What to do: Repeat exactly the lines that run from the one containing "RECT 75.340 137.535 118.340 669.625 ;" to the end of the data, and leave out all others.

Data provided:

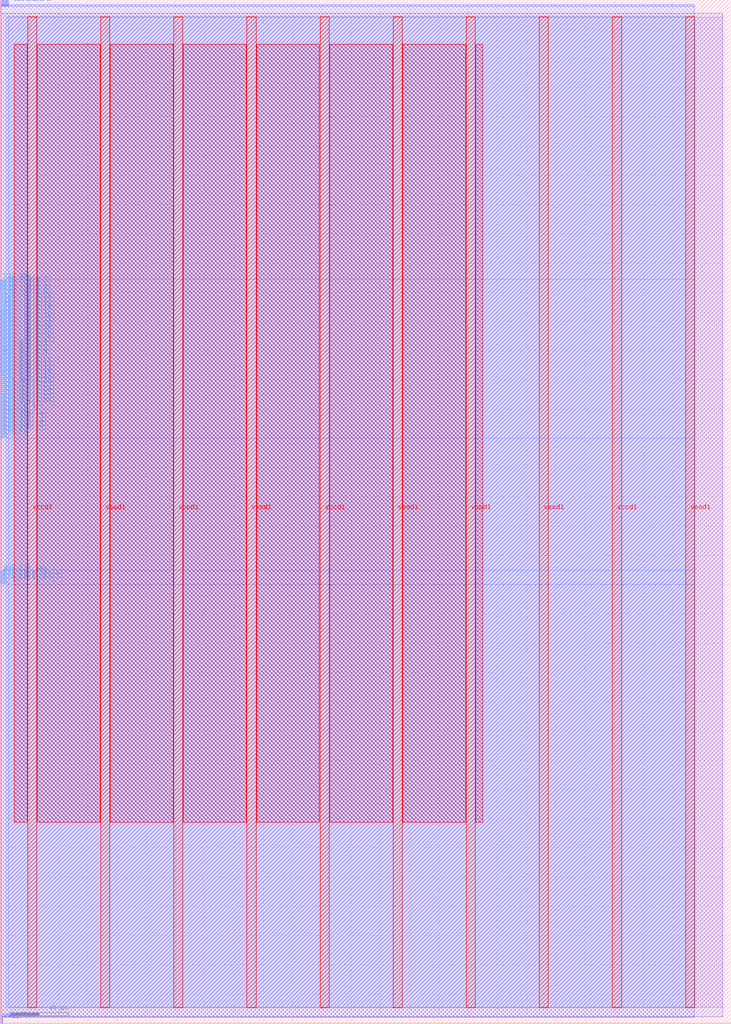
<source format=lef>
VERSION 5.7 ;
  NOWIREEXTENSIONATPIN ON ;
  DIVIDERCHAR "/" ;
  BUSBITCHARS "[]" ;
MACRO usb_top
  CLASS BLOCK ;
  FOREIGN usb_top ;
  ORIGIN 0.000 0.000 ;
  SIZE 500.000 BY 700.000 ;
  PIN app_clk
    DIRECTION INPUT ;
    USE SIGNAL ;
    PORT
      LAYER met3 ;
        RECT 0.000 308.760 4.000 309.360 ;
    END
  END app_clk
  PIN cfg_cska_usb[0]
    DIRECTION INPUT ;
    USE SIGNAL ;
    PORT
      LAYER met3 ;
        RECT 0.000 304.680 4.000 305.280 ;
    END
  END cfg_cska_usb[0]
  PIN cfg_cska_usb[1]
    DIRECTION INPUT ;
    USE SIGNAL ;
    PORT
      LAYER met3 ;
        RECT 0.000 303.320 4.000 303.920 ;
    END
  END cfg_cska_usb[1]
  PIN cfg_cska_usb[2]
    DIRECTION INPUT ;
    USE SIGNAL ;
    PORT
      LAYER met3 ;
        RECT 0.000 301.960 4.000 302.560 ;
    END
  END cfg_cska_usb[2]
  PIN cfg_cska_usb[3]
    DIRECTION INPUT ;
    USE SIGNAL ;
    PORT
      LAYER met3 ;
        RECT 0.000 300.600 4.000 301.200 ;
    END
  END cfg_cska_usb[3]
  PIN reg_ack
    DIRECTION OUTPUT TRISTATE ;
    USE SIGNAL ;
    PORT
      LAYER met3 ;
        RECT 0.000 508.000 4.000 508.600 ;
    END
  END reg_ack
  PIN reg_addr[0]
    DIRECTION INPUT ;
    USE SIGNAL ;
    PORT
      LAYER met3 ;
        RECT 0.000 414.160 4.000 414.760 ;
    END
  END reg_addr[0]
  PIN reg_addr[1]
    DIRECTION INPUT ;
    USE SIGNAL ;
    PORT
      LAYER met3 ;
        RECT 0.000 412.800 4.000 413.400 ;
    END
  END reg_addr[1]
  PIN reg_addr[2]
    DIRECTION INPUT ;
    USE SIGNAL ;
    PORT
      LAYER met3 ;
        RECT 0.000 411.440 4.000 412.040 ;
    END
  END reg_addr[2]
  PIN reg_addr[3]
    DIRECTION INPUT ;
    USE SIGNAL ;
    PORT
      LAYER met3 ;
        RECT 0.000 410.080 4.000 410.680 ;
    END
  END reg_addr[3]
  PIN reg_addr[4]
    DIRECTION INPUT ;
    USE SIGNAL ;
    PORT
      LAYER met3 ;
        RECT 0.000 408.720 4.000 409.320 ;
    END
  END reg_addr[4]
  PIN reg_addr[5]
    DIRECTION INPUT ;
    USE SIGNAL ;
    PORT
      LAYER met3 ;
        RECT 0.000 407.360 4.000 407.960 ;
    END
  END reg_addr[5]
  PIN reg_addr[6]
    DIRECTION INPUT ;
    USE SIGNAL ;
    PORT
      LAYER met3 ;
        RECT 0.000 406.000 4.000 406.600 ;
    END
  END reg_addr[6]
  PIN reg_addr[7]
    DIRECTION INPUT ;
    USE SIGNAL ;
    PORT
      LAYER met3 ;
        RECT 0.000 404.640 4.000 405.240 ;
    END
  END reg_addr[7]
  PIN reg_addr[8]
    DIRECTION INPUT ;
    USE SIGNAL ;
    PORT
      LAYER met3 ;
        RECT 0.000 403.280 4.000 403.880 ;
    END
  END reg_addr[8]
  PIN reg_be[0]
    DIRECTION INPUT ;
    USE SIGNAL ;
    PORT
      LAYER met3 ;
        RECT 0.000 419.600 4.000 420.200 ;
    END
  END reg_be[0]
  PIN reg_be[1]
    DIRECTION INPUT ;
    USE SIGNAL ;
    PORT
      LAYER met3 ;
        RECT 0.000 418.240 4.000 418.840 ;
    END
  END reg_be[1]
  PIN reg_be[2]
    DIRECTION INPUT ;
    USE SIGNAL ;
    PORT
      LAYER met3 ;
        RECT 0.000 416.880 4.000 417.480 ;
    END
  END reg_be[2]
  PIN reg_be[3]
    DIRECTION INPUT ;
    USE SIGNAL ;
    PORT
      LAYER met3 ;
        RECT 0.000 415.520 4.000 416.120 ;
    END
  END reg_be[3]
  PIN reg_cs
    DIRECTION INPUT ;
    USE SIGNAL ;
    PORT
      LAYER met3 ;
        RECT 0.000 400.560 4.000 401.160 ;
    END
  END reg_cs
  PIN reg_rdata[0]
    DIRECTION OUTPUT TRISTATE ;
    USE SIGNAL ;
    PORT
      LAYER met3 ;
        RECT 0.000 506.640 4.000 507.240 ;
    END
  END reg_rdata[0]
  PIN reg_rdata[10]
    DIRECTION OUTPUT TRISTATE ;
    USE SIGNAL ;
    PORT
      LAYER met3 ;
        RECT 0.000 493.040 4.000 493.640 ;
    END
  END reg_rdata[10]
  PIN reg_rdata[11]
    DIRECTION OUTPUT TRISTATE ;
    USE SIGNAL ;
    PORT
      LAYER met3 ;
        RECT 0.000 491.680 4.000 492.280 ;
    END
  END reg_rdata[11]
  PIN reg_rdata[12]
    DIRECTION OUTPUT TRISTATE ;
    USE SIGNAL ;
    PORT
      LAYER met3 ;
        RECT 0.000 490.320 4.000 490.920 ;
    END
  END reg_rdata[12]
  PIN reg_rdata[13]
    DIRECTION OUTPUT TRISTATE ;
    USE SIGNAL ;
    PORT
      LAYER met3 ;
        RECT 0.000 488.960 4.000 489.560 ;
    END
  END reg_rdata[13]
  PIN reg_rdata[14]
    DIRECTION OUTPUT TRISTATE ;
    USE SIGNAL ;
    PORT
      LAYER met3 ;
        RECT 0.000 487.600 4.000 488.200 ;
    END
  END reg_rdata[14]
  PIN reg_rdata[15]
    DIRECTION OUTPUT TRISTATE ;
    USE SIGNAL ;
    PORT
      LAYER met3 ;
        RECT 0.000 486.240 4.000 486.840 ;
    END
  END reg_rdata[15]
  PIN reg_rdata[16]
    DIRECTION OUTPUT TRISTATE ;
    USE SIGNAL ;
    PORT
      LAYER met3 ;
        RECT 0.000 484.880 4.000 485.480 ;
    END
  END reg_rdata[16]
  PIN reg_rdata[17]
    DIRECTION OUTPUT TRISTATE ;
    USE SIGNAL ;
    PORT
      LAYER met3 ;
        RECT 0.000 483.520 4.000 484.120 ;
    END
  END reg_rdata[17]
  PIN reg_rdata[18]
    DIRECTION OUTPUT TRISTATE ;
    USE SIGNAL ;
    PORT
      LAYER met3 ;
        RECT 0.000 482.160 4.000 482.760 ;
    END
  END reg_rdata[18]
  PIN reg_rdata[19]
    DIRECTION OUTPUT TRISTATE ;
    USE SIGNAL ;
    PORT
      LAYER met3 ;
        RECT 0.000 480.800 4.000 481.400 ;
    END
  END reg_rdata[19]
  PIN reg_rdata[1]
    DIRECTION OUTPUT TRISTATE ;
    USE SIGNAL ;
    PORT
      LAYER met3 ;
        RECT 0.000 505.280 4.000 505.880 ;
    END
  END reg_rdata[1]
  PIN reg_rdata[20]
    DIRECTION OUTPUT TRISTATE ;
    USE SIGNAL ;
    PORT
      LAYER met3 ;
        RECT 0.000 479.440 4.000 480.040 ;
    END
  END reg_rdata[20]
  PIN reg_rdata[21]
    DIRECTION OUTPUT TRISTATE ;
    USE SIGNAL ;
    PORT
      LAYER met3 ;
        RECT 0.000 478.080 4.000 478.680 ;
    END
  END reg_rdata[21]
  PIN reg_rdata[22]
    DIRECTION OUTPUT TRISTATE ;
    USE SIGNAL ;
    PORT
      LAYER met3 ;
        RECT 0.000 476.720 4.000 477.320 ;
    END
  END reg_rdata[22]
  PIN reg_rdata[23]
    DIRECTION OUTPUT TRISTATE ;
    USE SIGNAL ;
    PORT
      LAYER met3 ;
        RECT 0.000 475.360 4.000 475.960 ;
    END
  END reg_rdata[23]
  PIN reg_rdata[24]
    DIRECTION OUTPUT TRISTATE ;
    USE SIGNAL ;
    PORT
      LAYER met3 ;
        RECT 0.000 474.000 4.000 474.600 ;
    END
  END reg_rdata[24]
  PIN reg_rdata[25]
    DIRECTION OUTPUT TRISTATE ;
    USE SIGNAL ;
    PORT
      LAYER met3 ;
        RECT 0.000 472.640 4.000 473.240 ;
    END
  END reg_rdata[25]
  PIN reg_rdata[26]
    DIRECTION OUTPUT TRISTATE ;
    USE SIGNAL ;
    PORT
      LAYER met3 ;
        RECT 0.000 471.280 4.000 471.880 ;
    END
  END reg_rdata[26]
  PIN reg_rdata[27]
    DIRECTION OUTPUT TRISTATE ;
    USE SIGNAL ;
    PORT
      LAYER met3 ;
        RECT 0.000 469.920 4.000 470.520 ;
    END
  END reg_rdata[27]
  PIN reg_rdata[28]
    DIRECTION OUTPUT TRISTATE ;
    USE SIGNAL ;
    PORT
      LAYER met3 ;
        RECT 0.000 468.560 4.000 469.160 ;
    END
  END reg_rdata[28]
  PIN reg_rdata[29]
    DIRECTION OUTPUT TRISTATE ;
    USE SIGNAL ;
    PORT
      LAYER met3 ;
        RECT 0.000 467.200 4.000 467.800 ;
    END
  END reg_rdata[29]
  PIN reg_rdata[2]
    DIRECTION OUTPUT TRISTATE ;
    USE SIGNAL ;
    PORT
      LAYER met3 ;
        RECT 0.000 503.920 4.000 504.520 ;
    END
  END reg_rdata[2]
  PIN reg_rdata[30]
    DIRECTION OUTPUT TRISTATE ;
    USE SIGNAL ;
    PORT
      LAYER met3 ;
        RECT 0.000 465.840 4.000 466.440 ;
    END
  END reg_rdata[30]
  PIN reg_rdata[31]
    DIRECTION OUTPUT TRISTATE ;
    USE SIGNAL ;
    PORT
      LAYER met3 ;
        RECT 0.000 464.480 4.000 465.080 ;
    END
  END reg_rdata[31]
  PIN reg_rdata[3]
    DIRECTION OUTPUT TRISTATE ;
    USE SIGNAL ;
    PORT
      LAYER met3 ;
        RECT 0.000 502.560 4.000 503.160 ;
    END
  END reg_rdata[3]
  PIN reg_rdata[4]
    DIRECTION OUTPUT TRISTATE ;
    USE SIGNAL ;
    PORT
      LAYER met3 ;
        RECT 0.000 501.200 4.000 501.800 ;
    END
  END reg_rdata[4]
  PIN reg_rdata[5]
    DIRECTION OUTPUT TRISTATE ;
    USE SIGNAL ;
    PORT
      LAYER met3 ;
        RECT 0.000 499.840 4.000 500.440 ;
    END
  END reg_rdata[5]
  PIN reg_rdata[6]
    DIRECTION OUTPUT TRISTATE ;
    USE SIGNAL ;
    PORT
      LAYER met3 ;
        RECT 0.000 498.480 4.000 499.080 ;
    END
  END reg_rdata[6]
  PIN reg_rdata[7]
    DIRECTION OUTPUT TRISTATE ;
    USE SIGNAL ;
    PORT
      LAYER met3 ;
        RECT 0.000 497.120 4.000 497.720 ;
    END
  END reg_rdata[7]
  PIN reg_rdata[8]
    DIRECTION OUTPUT TRISTATE ;
    USE SIGNAL ;
    PORT
      LAYER met3 ;
        RECT 0.000 495.760 4.000 496.360 ;
    END
  END reg_rdata[8]
  PIN reg_rdata[9]
    DIRECTION OUTPUT TRISTATE ;
    USE SIGNAL ;
    PORT
      LAYER met3 ;
        RECT 0.000 494.400 4.000 495.000 ;
    END
  END reg_rdata[9]
  PIN reg_wdata[0]
    DIRECTION INPUT ;
    USE SIGNAL ;
    PORT
      LAYER met3 ;
        RECT 0.000 463.120 4.000 463.720 ;
    END
  END reg_wdata[0]
  PIN reg_wdata[10]
    DIRECTION INPUT ;
    USE SIGNAL ;
    PORT
      LAYER met3 ;
        RECT 0.000 449.520 4.000 450.120 ;
    END
  END reg_wdata[10]
  PIN reg_wdata[11]
    DIRECTION INPUT ;
    USE SIGNAL ;
    PORT
      LAYER met3 ;
        RECT 0.000 448.160 4.000 448.760 ;
    END
  END reg_wdata[11]
  PIN reg_wdata[12]
    DIRECTION INPUT ;
    USE SIGNAL ;
    PORT
      LAYER met3 ;
        RECT 0.000 446.800 4.000 447.400 ;
    END
  END reg_wdata[12]
  PIN reg_wdata[13]
    DIRECTION INPUT ;
    USE SIGNAL ;
    PORT
      LAYER met3 ;
        RECT 0.000 445.440 4.000 446.040 ;
    END
  END reg_wdata[13]
  PIN reg_wdata[14]
    DIRECTION INPUT ;
    USE SIGNAL ;
    PORT
      LAYER met3 ;
        RECT 0.000 444.080 4.000 444.680 ;
    END
  END reg_wdata[14]
  PIN reg_wdata[15]
    DIRECTION INPUT ;
    USE SIGNAL ;
    PORT
      LAYER met3 ;
        RECT 0.000 442.720 4.000 443.320 ;
    END
  END reg_wdata[15]
  PIN reg_wdata[16]
    DIRECTION INPUT ;
    USE SIGNAL ;
    PORT
      LAYER met3 ;
        RECT 0.000 441.360 4.000 441.960 ;
    END
  END reg_wdata[16]
  PIN reg_wdata[17]
    DIRECTION INPUT ;
    USE SIGNAL ;
    PORT
      LAYER met3 ;
        RECT 0.000 440.000 4.000 440.600 ;
    END
  END reg_wdata[17]
  PIN reg_wdata[18]
    DIRECTION INPUT ;
    USE SIGNAL ;
    PORT
      LAYER met3 ;
        RECT 0.000 438.640 4.000 439.240 ;
    END
  END reg_wdata[18]
  PIN reg_wdata[19]
    DIRECTION INPUT ;
    USE SIGNAL ;
    PORT
      LAYER met3 ;
        RECT 0.000 437.280 4.000 437.880 ;
    END
  END reg_wdata[19]
  PIN reg_wdata[1]
    DIRECTION INPUT ;
    USE SIGNAL ;
    PORT
      LAYER met3 ;
        RECT 0.000 461.760 4.000 462.360 ;
    END
  END reg_wdata[1]
  PIN reg_wdata[20]
    DIRECTION INPUT ;
    USE SIGNAL ;
    PORT
      LAYER met3 ;
        RECT 0.000 435.920 4.000 436.520 ;
    END
  END reg_wdata[20]
  PIN reg_wdata[21]
    DIRECTION INPUT ;
    USE SIGNAL ;
    PORT
      LAYER met3 ;
        RECT 0.000 434.560 4.000 435.160 ;
    END
  END reg_wdata[21]
  PIN reg_wdata[22]
    DIRECTION INPUT ;
    USE SIGNAL ;
    PORT
      LAYER met3 ;
        RECT 0.000 433.200 4.000 433.800 ;
    END
  END reg_wdata[22]
  PIN reg_wdata[23]
    DIRECTION INPUT ;
    USE SIGNAL ;
    PORT
      LAYER met3 ;
        RECT 0.000 431.840 4.000 432.440 ;
    END
  END reg_wdata[23]
  PIN reg_wdata[24]
    DIRECTION INPUT ;
    USE SIGNAL ;
    PORT
      LAYER met3 ;
        RECT 0.000 430.480 4.000 431.080 ;
    END
  END reg_wdata[24]
  PIN reg_wdata[25]
    DIRECTION INPUT ;
    USE SIGNAL ;
    PORT
      LAYER met3 ;
        RECT 0.000 429.120 4.000 429.720 ;
    END
  END reg_wdata[25]
  PIN reg_wdata[26]
    DIRECTION INPUT ;
    USE SIGNAL ;
    PORT
      LAYER met3 ;
        RECT 0.000 427.760 4.000 428.360 ;
    END
  END reg_wdata[26]
  PIN reg_wdata[27]
    DIRECTION INPUT ;
    USE SIGNAL ;
    PORT
      LAYER met3 ;
        RECT 0.000 426.400 4.000 427.000 ;
    END
  END reg_wdata[27]
  PIN reg_wdata[28]
    DIRECTION INPUT ;
    USE SIGNAL ;
    PORT
      LAYER met3 ;
        RECT 0.000 425.040 4.000 425.640 ;
    END
  END reg_wdata[28]
  PIN reg_wdata[29]
    DIRECTION INPUT ;
    USE SIGNAL ;
    PORT
      LAYER met3 ;
        RECT 0.000 423.680 4.000 424.280 ;
    END
  END reg_wdata[29]
  PIN reg_wdata[2]
    DIRECTION INPUT ;
    USE SIGNAL ;
    PORT
      LAYER met3 ;
        RECT 0.000 460.400 4.000 461.000 ;
    END
  END reg_wdata[2]
  PIN reg_wdata[30]
    DIRECTION INPUT ;
    USE SIGNAL ;
    PORT
      LAYER met3 ;
        RECT 0.000 422.320 4.000 422.920 ;
    END
  END reg_wdata[30]
  PIN reg_wdata[31]
    DIRECTION INPUT ;
    USE SIGNAL ;
    PORT
      LAYER met3 ;
        RECT 0.000 420.960 4.000 421.560 ;
    END
  END reg_wdata[31]
  PIN reg_wdata[3]
    DIRECTION INPUT ;
    USE SIGNAL ;
    PORT
      LAYER met3 ;
        RECT 0.000 459.040 4.000 459.640 ;
    END
  END reg_wdata[3]
  PIN reg_wdata[4]
    DIRECTION INPUT ;
    USE SIGNAL ;
    PORT
      LAYER met3 ;
        RECT 0.000 457.680 4.000 458.280 ;
    END
  END reg_wdata[4]
  PIN reg_wdata[5]
    DIRECTION INPUT ;
    USE SIGNAL ;
    PORT
      LAYER met3 ;
        RECT 0.000 456.320 4.000 456.920 ;
    END
  END reg_wdata[5]
  PIN reg_wdata[6]
    DIRECTION INPUT ;
    USE SIGNAL ;
    PORT
      LAYER met3 ;
        RECT 0.000 454.960 4.000 455.560 ;
    END
  END reg_wdata[6]
  PIN reg_wdata[7]
    DIRECTION INPUT ;
    USE SIGNAL ;
    PORT
      LAYER met3 ;
        RECT 0.000 453.600 4.000 454.200 ;
    END
  END reg_wdata[7]
  PIN reg_wdata[8]
    DIRECTION INPUT ;
    USE SIGNAL ;
    PORT
      LAYER met3 ;
        RECT 0.000 452.240 4.000 452.840 ;
    END
  END reg_wdata[8]
  PIN reg_wdata[9]
    DIRECTION INPUT ;
    USE SIGNAL ;
    PORT
      LAYER met3 ;
        RECT 0.000 450.880 4.000 451.480 ;
    END
  END reg_wdata[9]
  PIN reg_wr
    DIRECTION INPUT ;
    USE SIGNAL ;
    PORT
      LAYER met3 ;
        RECT 0.000 401.920 4.000 402.520 ;
    END
  END reg_wr
  PIN usb_clk
    DIRECTION INPUT ;
    USE SIGNAL ;
    PORT
      LAYER met2 ;
        RECT 0.550 0.000 0.830 4.000 ;
    END
  END usb_clk
  PIN usb_in_dn
    DIRECTION INPUT ;
    USE SIGNAL ;
    PORT
      LAYER met2 ;
        RECT 1.470 696.000 1.750 700.000 ;
    END
  END usb_in_dn
  PIN usb_in_dp
    DIRECTION INPUT ;
    USE SIGNAL ;
    PORT
      LAYER met2 ;
        RECT 0.550 696.000 0.830 700.000 ;
    END
  END usb_in_dp
  PIN usb_intr_o
    DIRECTION OUTPUT TRISTATE ;
    USE SIGNAL ;
    PORT
      LAYER met2 ;
        RECT 5.150 696.000 5.430 700.000 ;
    END
  END usb_intr_o
  PIN usb_out_dn
    DIRECTION OUTPUT TRISTATE ;
    USE SIGNAL ;
    PORT
      LAYER met2 ;
        RECT 3.310 696.000 3.590 700.000 ;
    END
  END usb_out_dn
  PIN usb_out_dp
    DIRECTION OUTPUT TRISTATE ;
    USE SIGNAL ;
    PORT
      LAYER met2 ;
        RECT 2.390 696.000 2.670 700.000 ;
    END
  END usb_out_dp
  PIN usb_out_tx_oen
    DIRECTION OUTPUT TRISTATE ;
    USE SIGNAL ;
    PORT
      LAYER met2 ;
        RECT 4.230 696.000 4.510 700.000 ;
    END
  END usb_out_tx_oen
  PIN usb_rstn
    DIRECTION INPUT ;
    USE SIGNAL ;
    PORT
      LAYER met2 ;
        RECT 1.470 0.000 1.750 4.000 ;
    END
  END usb_rstn
  PIN vccd1
    DIRECTION INOUT ;
    USE POWER ;
    PORT
      LAYER met4 ;
        RECT 18.740 10.640 24.940 688.400 ;
    END
    PORT
      LAYER met4 ;
        RECT 118.740 10.640 124.940 688.400 ;
    END
    PORT
      LAYER met4 ;
        RECT 218.740 10.640 224.940 688.400 ;
    END
    PORT
      LAYER met4 ;
        RECT 318.740 10.640 324.940 688.400 ;
    END
    PORT
      LAYER met4 ;
        RECT 418.740 10.640 424.940 688.400 ;
    END
  END vccd1
  PIN vssd1
    DIRECTION INOUT ;
    USE GROUND ;
    PORT
      LAYER met4 ;
        RECT 68.740 10.640 74.940 688.400 ;
    END
    PORT
      LAYER met4 ;
        RECT 168.740 10.640 174.940 688.400 ;
    END
    PORT
      LAYER met4 ;
        RECT 268.740 10.640 274.940 688.400 ;
    END
    PORT
      LAYER met4 ;
        RECT 368.740 10.640 374.940 688.400 ;
    END
    PORT
      LAYER met4 ;
        RECT 468.740 10.640 474.940 688.400 ;
    END
  END vssd1
  PIN wbd_clk_int
    DIRECTION INPUT ;
    USE SIGNAL ;
    PORT
      LAYER met3 ;
        RECT 0.000 306.040 4.000 306.640 ;
    END
  END wbd_clk_int
  PIN wbd_clk_usb
    DIRECTION OUTPUT TRISTATE ;
    USE SIGNAL ;
    PORT
      LAYER met3 ;
        RECT 0.000 307.400 4.000 308.000 ;
    END
  END wbd_clk_usb
  OBS
      LAYER li1 ;
        RECT 5.520 10.795 494.040 688.245 ;
      LAYER met1 ;
        RECT 0.530 4.460 494.040 690.840 ;
      LAYER met2 ;
        RECT 1.110 695.720 1.190 696.730 ;
        RECT 2.030 695.720 2.110 696.730 ;
        RECT 2.950 695.720 3.030 696.730 ;
        RECT 3.870 695.720 3.950 696.730 ;
        RECT 4.790 695.720 4.870 696.730 ;
        RECT 5.710 695.720 474.850 696.730 ;
        RECT 0.560 4.280 474.850 695.720 ;
        RECT 1.110 4.000 1.190 4.280 ;
        RECT 2.030 4.000 474.850 4.280 ;
      LAYER met3 ;
        RECT 4.000 509.000 474.830 688.325 ;
        RECT 4.400 400.160 474.830 509.000 ;
        RECT 4.000 309.760 474.830 400.160 ;
        RECT 4.400 300.200 474.830 309.760 ;
        RECT 4.000 10.715 474.830 300.200 ;
      LAYER met4 ;
        RECT 9.495 137.535 18.340 669.625 ;
        RECT 25.340 137.535 68.340 669.625 ;
        RECT 75.340 137.535 118.340 669.625 ;
        RECT 125.340 137.535 168.340 669.625 ;
        RECT 175.340 137.535 218.340 669.625 ;
        RECT 225.340 137.535 268.340 669.625 ;
        RECT 275.340 137.535 318.340 669.625 ;
        RECT 325.340 137.535 329.985 669.625 ;
  END
END usb_top
END LIBRARY


</source>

Solution:
        RECT 75.340 137.535 118.340 669.625 ;
        RECT 125.340 137.535 168.340 669.625 ;
        RECT 175.340 137.535 218.340 669.625 ;
        RECT 225.340 137.535 268.340 669.625 ;
        RECT 275.340 137.535 318.340 669.625 ;
        RECT 325.340 137.535 329.985 669.625 ;
  END
END usb_top
END LIBRARY


</source>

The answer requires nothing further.